Regularization for Variable Selection with Flexible Missingness Mechanism: Methodology, Algorithm and Application
MetadataShow full item record
Regularized likelihood has been proven to be effective in variable selection. This method has been well developed theoretically and computationally in the past two decades. However, two major problems still exist in practice. One is caused by non-ignorable missing data. The sensitivity of missing mechanism assumption sets obstacles to select variables of interest. The other one is that the normality of response variable is rare in practice.
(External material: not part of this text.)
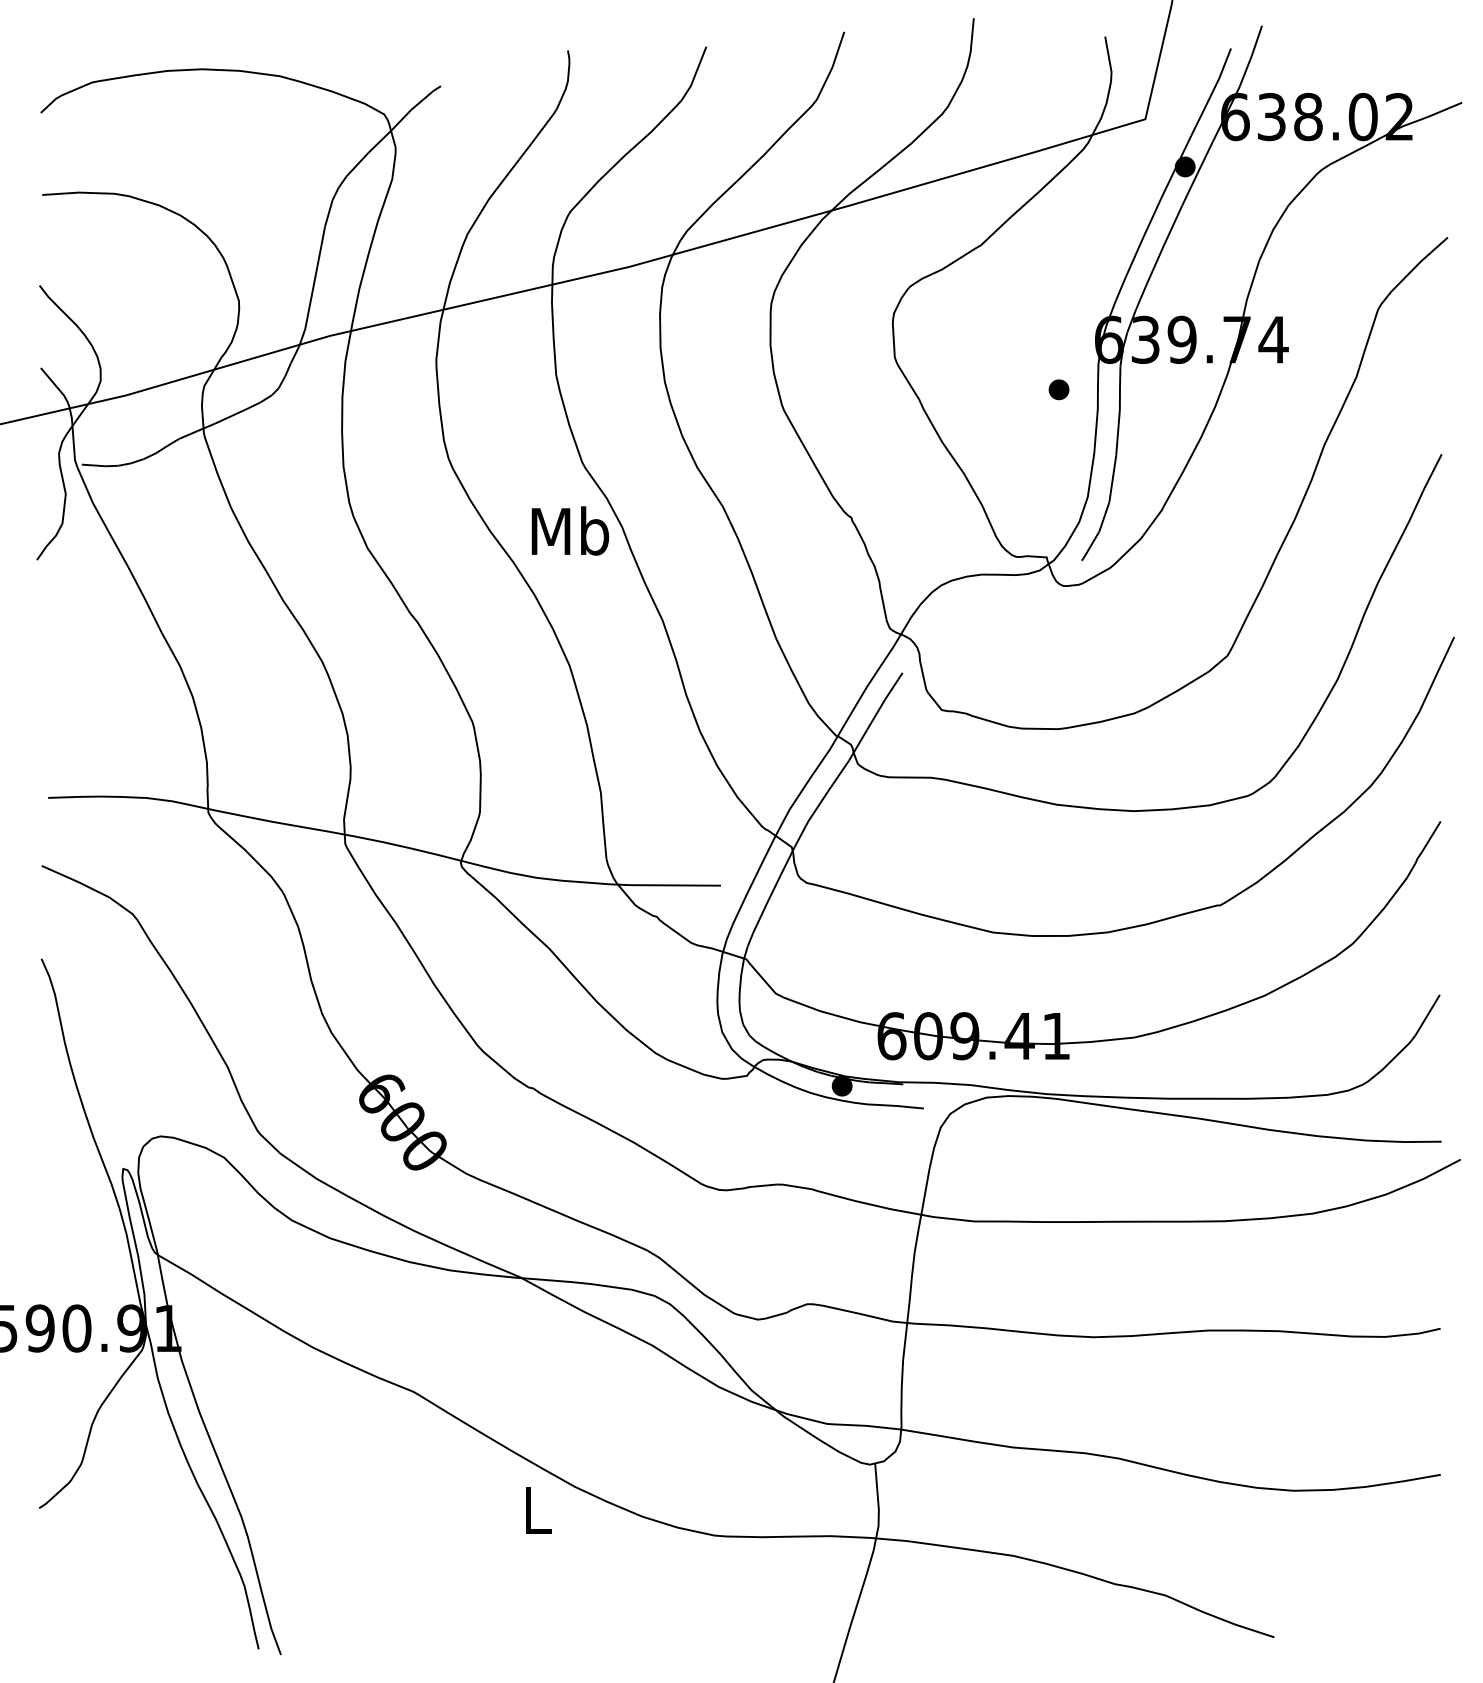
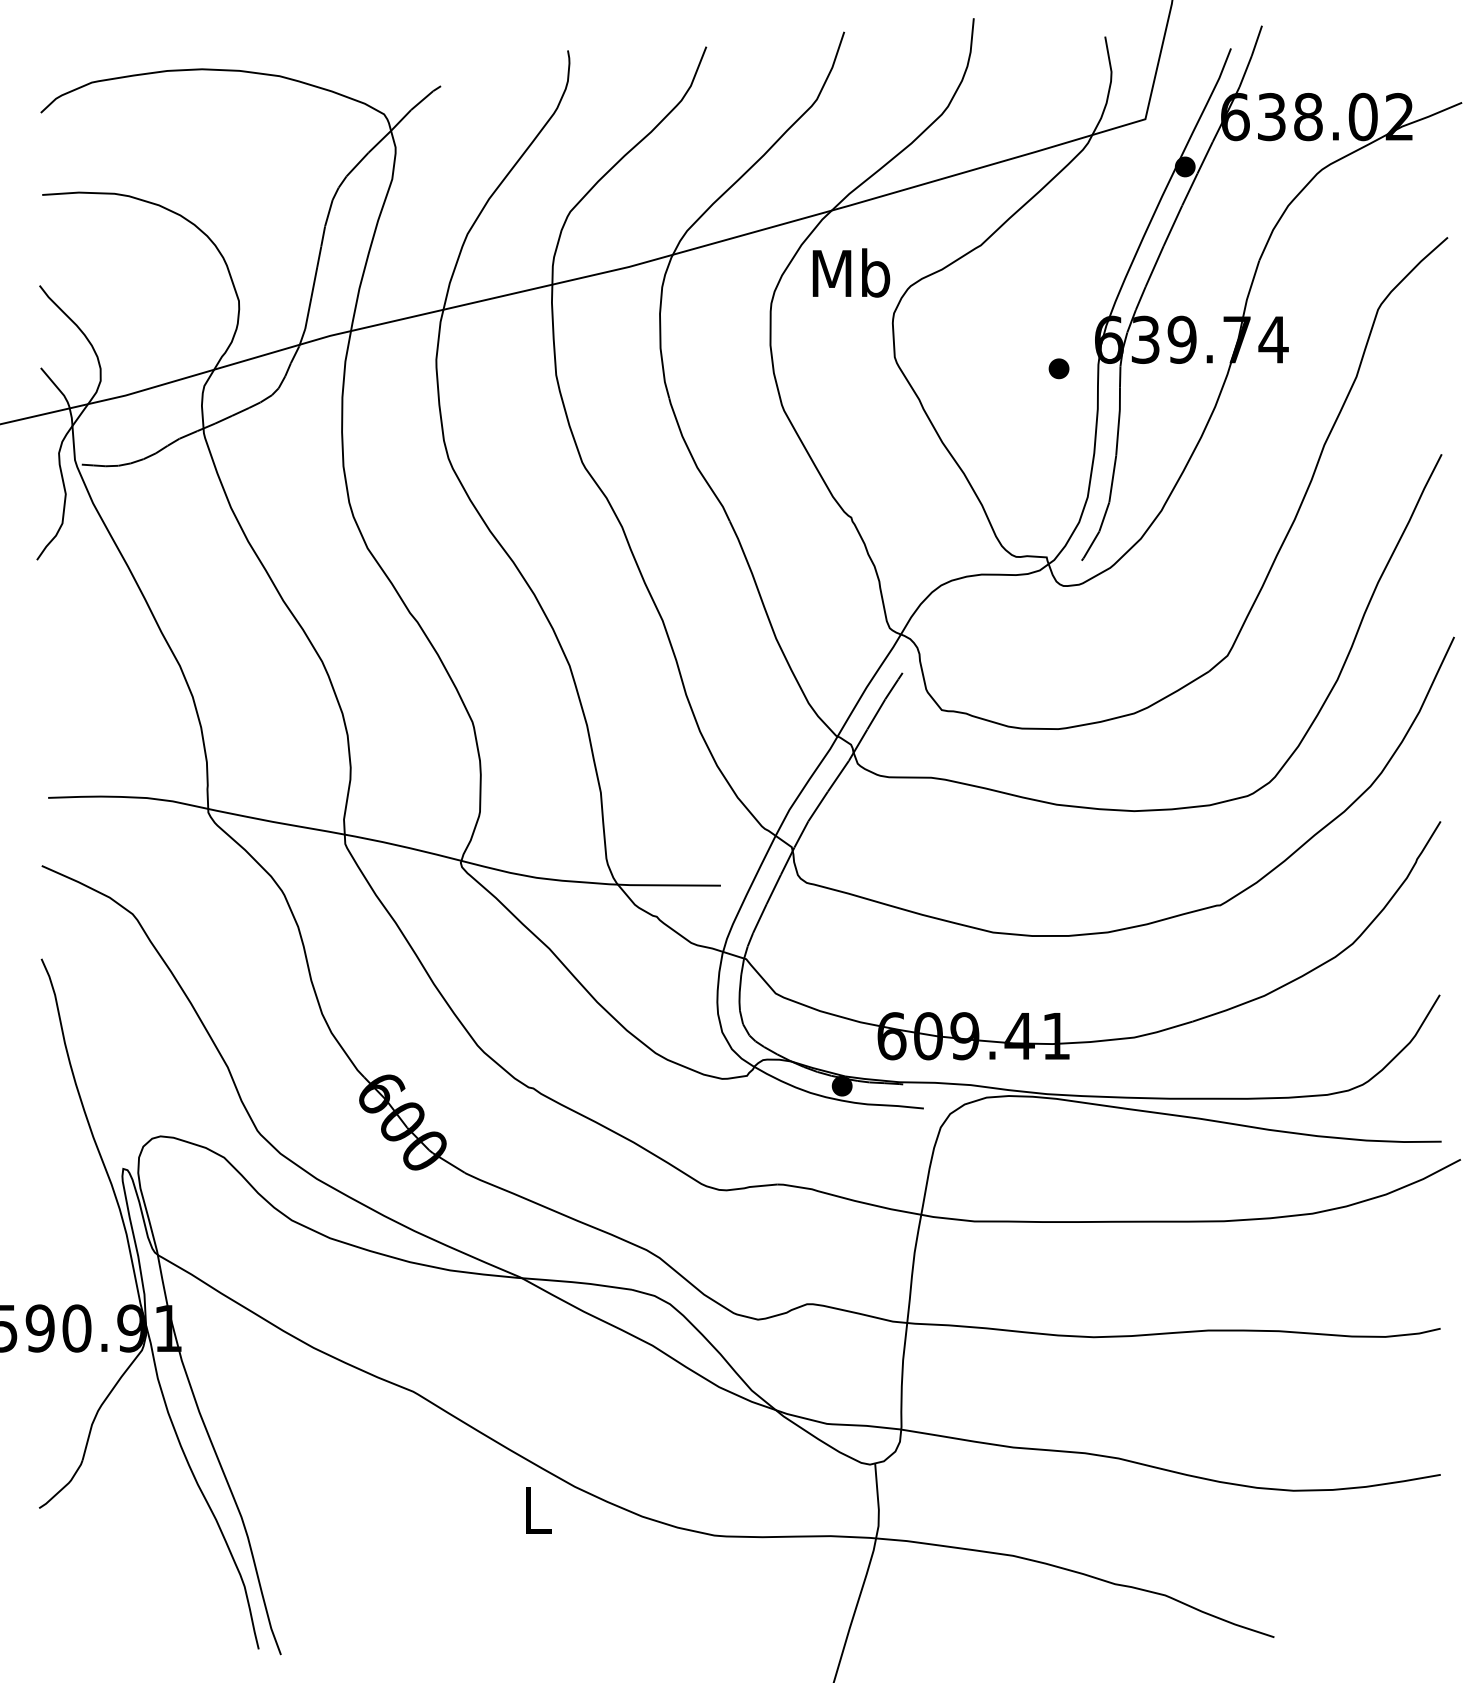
part at (1058, 389) position: (1058, 389) -> (1058, 368)
text at (570, 530) position: (570, 530) -> (851, 272)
Clinical data are usually distributed asymmetrically and sometimes finitely, preventing direct application of penalized likelihood. Research in this dissertation is driven by the need for statistical tools to apply regularized likelihood in practice through solving the two problems stated above.This dissertation is organized as follow. An introduction of our research topic is given in Chapter 1. We focus on a flexible and generally applicable missing data mechanism, which contains both ignorable and nonignorable missing data mechanism assumptions. In Chapter 2, we show that how to achieve variable selection purpose through incorpating this missing data mechanism and a pseudo likelihood funciton together when missing data, especially nonignorable missing data, exists. The computational algorithm used to optimize the objective function is also developed. Theoretical properties for variable selection consistency is discussed in Chapter 3 and all technical proofs are included in Chapter 8. Tuning paramter selection is another important topic for variable selection as it controls the balance between complexity of the model and prediction accuracy. In Chapter 4, we not only expolore and extend currently existed tuning parameter selection method, but also propose a new stability-based tuning parameter selection method to select the optimal tuning parameter. In Chapter 5 and 6, we explore our method through comprehensive simulation and real data studies. We conclude this dissertation with a discussion in Chapter 7.